───── Data to process

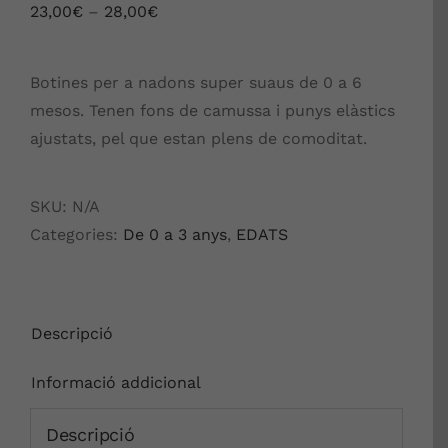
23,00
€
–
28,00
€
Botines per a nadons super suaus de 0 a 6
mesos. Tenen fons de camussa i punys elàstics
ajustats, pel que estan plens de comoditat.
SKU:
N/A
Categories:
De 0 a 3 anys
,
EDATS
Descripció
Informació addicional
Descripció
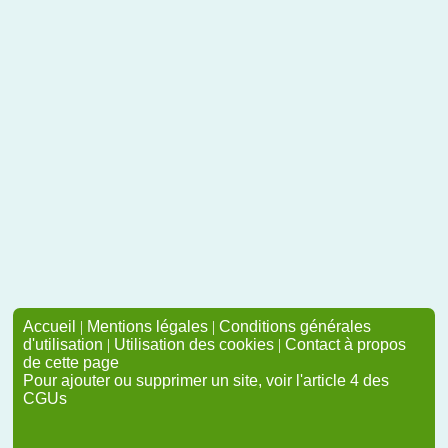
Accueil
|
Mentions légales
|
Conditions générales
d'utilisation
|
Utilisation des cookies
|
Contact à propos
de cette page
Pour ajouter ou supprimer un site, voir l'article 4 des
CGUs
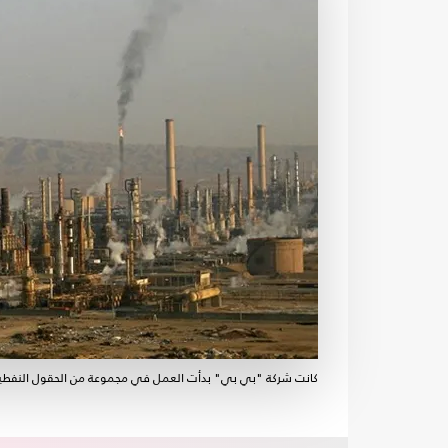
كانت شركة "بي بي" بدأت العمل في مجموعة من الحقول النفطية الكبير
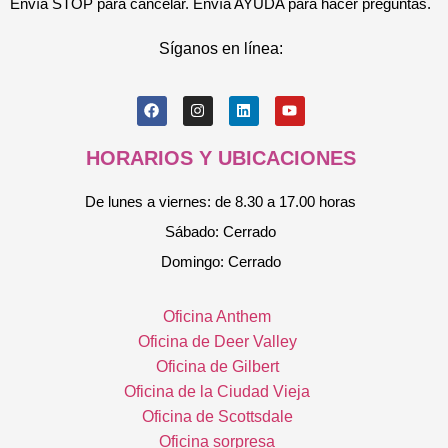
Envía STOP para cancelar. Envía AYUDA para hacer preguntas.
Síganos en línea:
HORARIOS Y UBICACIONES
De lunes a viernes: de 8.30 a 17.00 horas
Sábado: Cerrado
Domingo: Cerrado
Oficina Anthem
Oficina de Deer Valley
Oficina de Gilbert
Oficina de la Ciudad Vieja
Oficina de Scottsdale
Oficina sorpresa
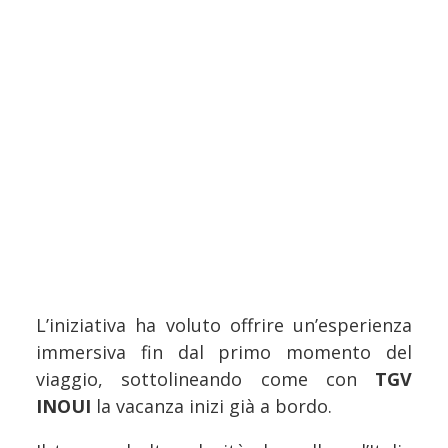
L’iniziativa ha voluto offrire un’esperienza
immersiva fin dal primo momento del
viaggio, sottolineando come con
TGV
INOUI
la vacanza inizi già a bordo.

──────────
───── Data to process

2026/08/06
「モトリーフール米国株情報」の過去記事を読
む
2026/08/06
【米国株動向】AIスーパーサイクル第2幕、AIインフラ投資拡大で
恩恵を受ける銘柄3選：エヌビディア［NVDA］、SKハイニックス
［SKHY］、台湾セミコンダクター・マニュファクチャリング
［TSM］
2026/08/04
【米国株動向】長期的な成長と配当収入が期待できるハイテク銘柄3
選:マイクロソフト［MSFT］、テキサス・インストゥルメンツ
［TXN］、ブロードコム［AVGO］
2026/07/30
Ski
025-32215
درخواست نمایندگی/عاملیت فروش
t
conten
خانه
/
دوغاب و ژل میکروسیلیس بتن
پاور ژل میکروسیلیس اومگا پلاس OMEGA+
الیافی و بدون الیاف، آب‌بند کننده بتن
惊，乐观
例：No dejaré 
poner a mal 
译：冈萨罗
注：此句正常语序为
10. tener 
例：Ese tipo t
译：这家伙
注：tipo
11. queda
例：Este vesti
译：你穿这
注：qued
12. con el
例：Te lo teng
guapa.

──────────
───── Data to process

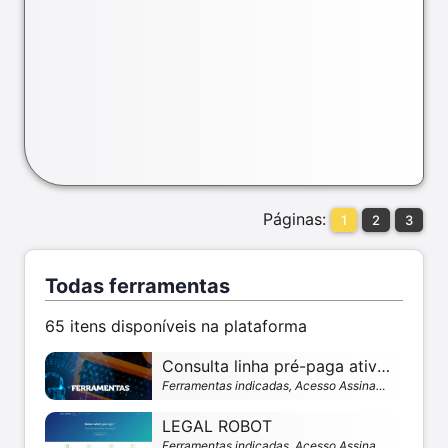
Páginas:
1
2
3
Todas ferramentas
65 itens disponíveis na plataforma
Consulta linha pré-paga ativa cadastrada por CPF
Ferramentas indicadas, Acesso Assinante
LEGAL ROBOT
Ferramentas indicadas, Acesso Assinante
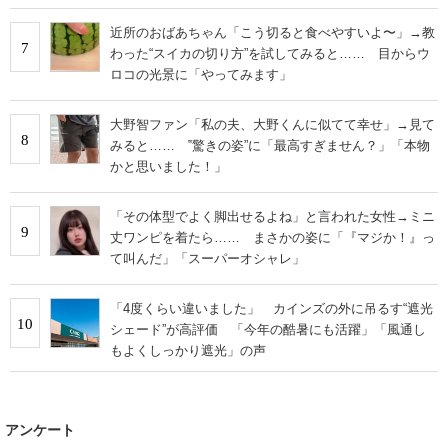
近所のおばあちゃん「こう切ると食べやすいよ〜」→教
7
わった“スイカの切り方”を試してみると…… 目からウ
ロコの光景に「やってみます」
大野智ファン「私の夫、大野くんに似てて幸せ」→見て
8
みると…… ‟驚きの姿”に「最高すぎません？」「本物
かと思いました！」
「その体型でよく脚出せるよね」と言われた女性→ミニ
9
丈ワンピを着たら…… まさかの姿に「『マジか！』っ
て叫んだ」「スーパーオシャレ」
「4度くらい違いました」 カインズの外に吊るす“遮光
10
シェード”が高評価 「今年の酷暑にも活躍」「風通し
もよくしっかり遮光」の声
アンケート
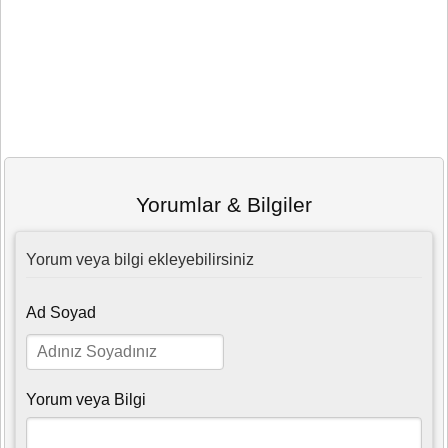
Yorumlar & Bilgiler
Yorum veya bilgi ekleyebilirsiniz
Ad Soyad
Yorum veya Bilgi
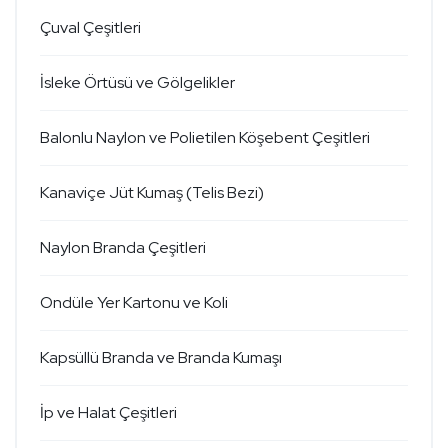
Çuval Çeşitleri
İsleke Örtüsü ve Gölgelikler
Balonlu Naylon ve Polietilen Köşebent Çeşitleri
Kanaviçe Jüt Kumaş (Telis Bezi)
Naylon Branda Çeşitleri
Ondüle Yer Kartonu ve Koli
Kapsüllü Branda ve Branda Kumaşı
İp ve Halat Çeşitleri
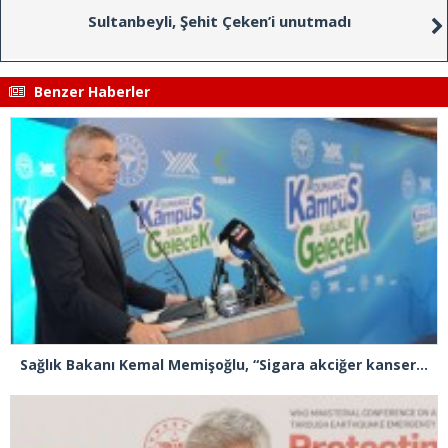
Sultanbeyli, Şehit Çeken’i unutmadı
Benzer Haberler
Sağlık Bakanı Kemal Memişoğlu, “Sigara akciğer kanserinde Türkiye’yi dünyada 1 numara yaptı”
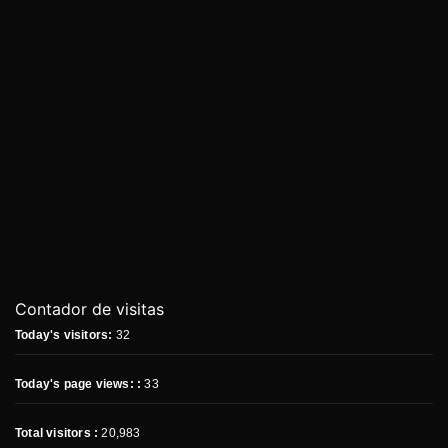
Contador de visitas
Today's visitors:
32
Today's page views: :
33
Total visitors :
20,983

──────────

Assignment –
Please report every line in the items above that contains the word "Branda", copying each line in full.

Solution to the problem –
Naylon Branda Çeşitleri
Kapsüllü Branda ve Branda Kumaşı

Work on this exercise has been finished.